Source data
════════════════════

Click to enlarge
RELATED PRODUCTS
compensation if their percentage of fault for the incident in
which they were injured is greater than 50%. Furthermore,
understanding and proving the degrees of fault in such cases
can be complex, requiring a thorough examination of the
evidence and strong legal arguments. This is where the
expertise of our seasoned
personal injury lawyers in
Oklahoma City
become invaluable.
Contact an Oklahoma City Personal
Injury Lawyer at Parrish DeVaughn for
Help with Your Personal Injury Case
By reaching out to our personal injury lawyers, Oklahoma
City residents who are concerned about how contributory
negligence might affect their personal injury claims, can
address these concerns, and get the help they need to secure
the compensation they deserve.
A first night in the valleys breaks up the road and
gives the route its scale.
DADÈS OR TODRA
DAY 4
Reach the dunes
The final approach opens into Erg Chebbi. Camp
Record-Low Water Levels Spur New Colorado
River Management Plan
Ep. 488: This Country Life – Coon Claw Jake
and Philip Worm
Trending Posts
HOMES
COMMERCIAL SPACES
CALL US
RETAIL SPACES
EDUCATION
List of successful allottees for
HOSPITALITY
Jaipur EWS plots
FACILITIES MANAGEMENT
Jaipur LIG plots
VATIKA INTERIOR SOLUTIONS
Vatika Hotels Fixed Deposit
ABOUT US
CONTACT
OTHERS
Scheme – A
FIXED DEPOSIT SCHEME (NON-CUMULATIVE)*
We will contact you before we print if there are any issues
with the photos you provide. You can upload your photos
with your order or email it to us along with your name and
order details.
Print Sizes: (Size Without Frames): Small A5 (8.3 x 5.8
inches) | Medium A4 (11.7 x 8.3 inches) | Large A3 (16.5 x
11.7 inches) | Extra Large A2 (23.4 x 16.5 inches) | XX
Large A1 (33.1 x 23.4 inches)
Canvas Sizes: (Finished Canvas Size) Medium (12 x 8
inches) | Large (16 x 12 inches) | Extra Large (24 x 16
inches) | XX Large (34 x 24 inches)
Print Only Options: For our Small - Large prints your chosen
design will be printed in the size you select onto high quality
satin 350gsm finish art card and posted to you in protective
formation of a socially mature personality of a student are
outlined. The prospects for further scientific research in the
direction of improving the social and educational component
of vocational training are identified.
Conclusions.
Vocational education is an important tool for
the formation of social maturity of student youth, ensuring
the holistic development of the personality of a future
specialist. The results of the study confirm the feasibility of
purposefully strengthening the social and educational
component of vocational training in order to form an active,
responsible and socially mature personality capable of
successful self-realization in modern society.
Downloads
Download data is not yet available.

════════════════════

Exercise prompt
Please copy out each line in the data above that contains the word "fault".

Answer section
compensation if their percentage of fault for the incident in
understanding and proving the degrees of fault in such cases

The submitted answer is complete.